Used in his early (1914) collection of short stories called The Dubliners, an epiphany is a sudden moment of revelation on the part of the main character and becomes the climax of the story. Once the main character has had an inward realization that he has been perceiving life through the veil of illusion, the transformation occurs and the story can end. This is different from the traditional Victorian tale in which, typically, an outward manifestation of change must show: for example, in Dickens's A Christmas Carol, the story doesn't end with Scrooge having an inward realization of his miserly living and seeing the light, but with examples of how this change manifests itself in how Scrooge lives thereafter. For example, Scrooge generously helps his employee's impoverished family after his epiphany. In Joyce, however, it is the epiphany that is all important. For this reason, vis-a-vis more traditional short stories, his can seem to end quite abruptly.
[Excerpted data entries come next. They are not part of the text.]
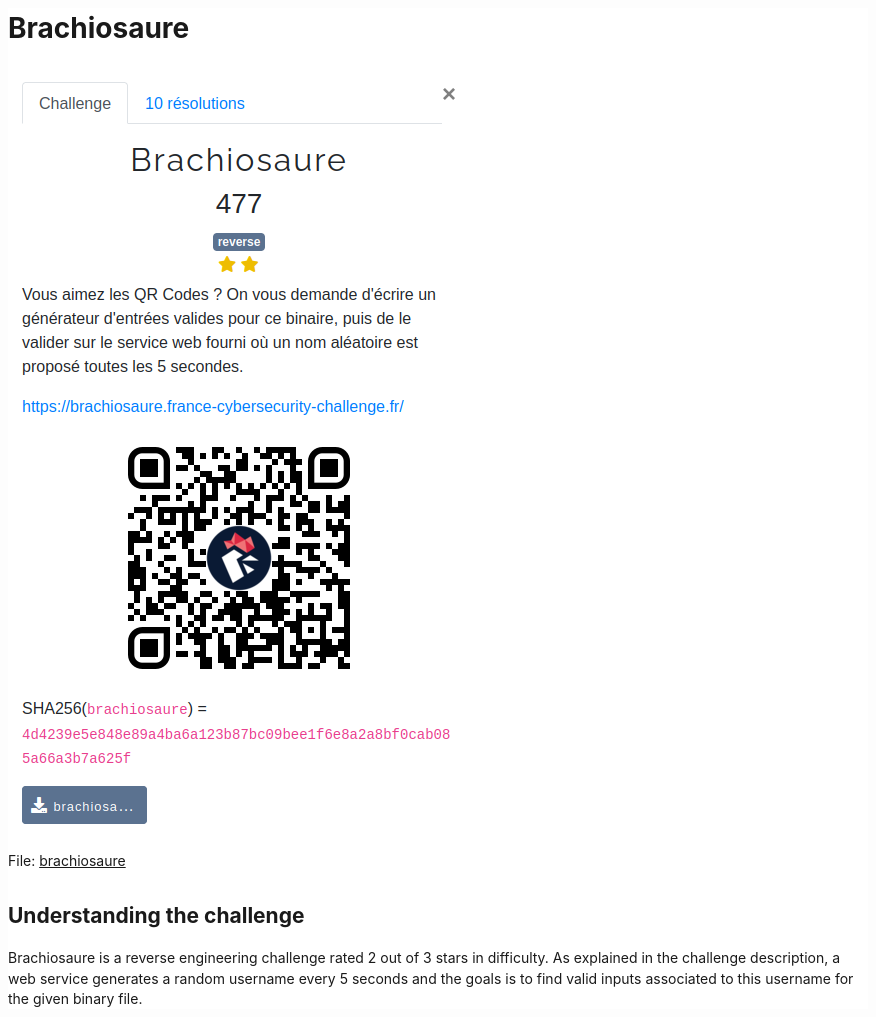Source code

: # Brachiosaure

![description](./images/description.png)

File: [brachiosaure](./brachiosaure)

## Understanding the challenge

Brachiosaure is a reverse engineering challenge rated 2 out of 3 stars in difficulty. As explained in the challenge description, a web service generates a random username every 5 seconds and the goals is to find valid inputs associated to this username for the given binary file.
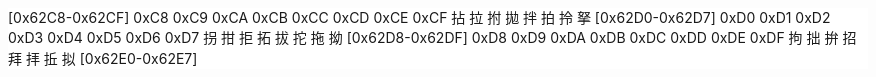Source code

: <tr><th colspan="8">[0x62C8-0x62CF]</th></tr>
<tr>
<th>0xC8</th>
<th>0xC9</th>
<th>0xCA</th>
<th>0xCB</th>
<th>0xCC</th>
<th>0xCD</th>
<th>0xCE</th>
<th>0xCF</th>
</tr>
<tr>
<td>拈</td>
<td>拉</td>
<td>拊</td>
<td>拋</td>
<td>拌</td>
<td>拍</td>
<td>拎</td>
<td>拏</td>
</tr>
<tr><th colspan="8">[0x62D0-0x62D7]</th></tr>
<tr>
<th>0xD0</th>
<th>0xD1</th>
<th>0xD2</th>
<th>0xD3</th>
<th>0xD4</th>
<th>0xD5</th>
<th>0xD6</th>
<th>0xD7</th>
</tr>
<tr>
<td>拐</td>
<td>拑</td>
<td>拒</td>
<td>拓</td>
<td>拔</td>
<td>拕</td>
<td>拖</td>
<td>拗</td>
</tr>
<tr><th colspan="8">[0x62D8-0x62DF]</th></tr>
<tr>
<th>0xD8</th>
<th>0xD9</th>
<th>0xDA</th>
<th>0xDB</th>
<th>0xDC</th>
<th>0xDD</th>
<th>0xDE</th>
<th>0xDF</th>
</tr>
<tr>
<td>拘</td>
<td>拙</td>
<td>拚</td>
<td>招</td>
<td>拜</td>
<td>拝</td>
<td>拞</td>
<td>拟</td>
</tr>
<tr><th colspan="8">[0x62E0-0x62E7]</th></tr>
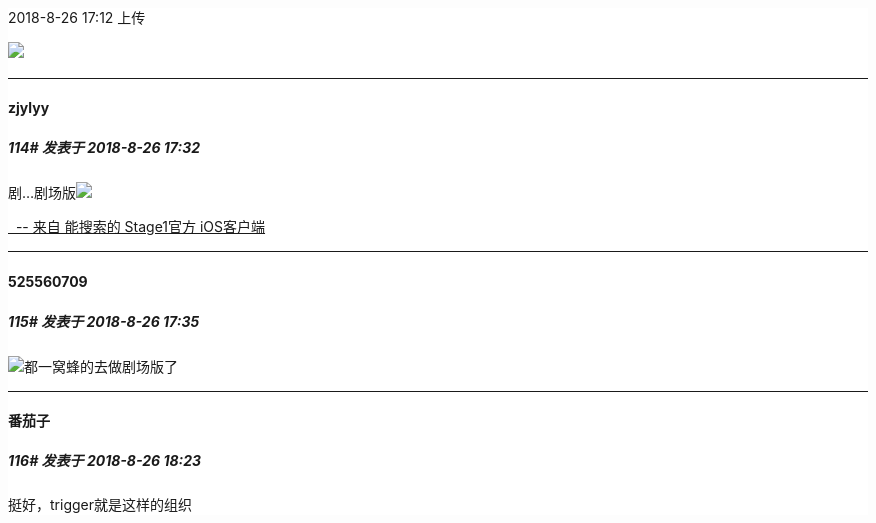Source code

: 2018-8-26 17:12 上传









<img src="https://img.saraba1st.com/forum/201808/26/171223l3z9i289z2lb3rri.jpg" referrerpolicy="no-referrer">












-----

####  zjylyy  
##### 114#       发表于 2018-8-26 17:32




剧…剧场版<img src="https://static.saraba1st.com/image/smiley/face2017/001.png" referrerpolicy="no-referrer">

[  -- 来自 能搜索的 Stage1官方 iOS客户端](https://itunes.apple.com/fi/app/saraba1st/id1221237470?mt=8)







-----

####  525560709  
##### 115#       发表于 2018-8-26 17:35



<img src="https://static.saraba1st.com/image/smiley/face2017/065.png" referrerpolicy="no-referrer">都一窝蜂的去做剧场版了







-----

####  番茄子  
##### 116#       发表于 2018-8-26 18:23




挺好，trigger就是这样的组织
Joyce is also famous for stream-of-conscious, in which readers are taken inside the heads of the main characters, following their jumble of sometimes chaotic thoughts as they go through the routines and rituals of everyday life. This can be disorienting for readers used to a more traditional narrative in which the normative (or "normal") voice of a narrator sets the scene, offering us comfort and context. Yet, as with Virginia Woolf, Joyce is struggling to break past the facade of surface reality and describe the reality of life as it is experienced internally in an often fragmented way by an individual.
James Joyce is regarded as the most inventive writer of modernist literature. He not only used the stream-of-consciousness method that was popular among his contemporaries in Ulysses, his best-known novel, he also wrote Finnegan's Wake, an entire novel written in a language that he invented.
The stream-of-consciousness narrative was also used by Virginia Woolf and, later, William Faulkner. However, Joyce took it further by including Stephen Dedalus's many impressions of Dublin life, as well as disruptions in his thoughts and vulgar thoughts. Ulysses was banned in the United States during the 1920s on the grounds that it was obscene. The United States Postal Service burned copies of the novel. Other modernist authors, such as Hemingway, depicted sexuality in their works, but they never wrote about it directly—Joyce did.
Joyce is an important modernist writer due to his mastery of language, his willingness to write about aspects of life that previously went undiscussed, and his varied use of stream-of-consciousness.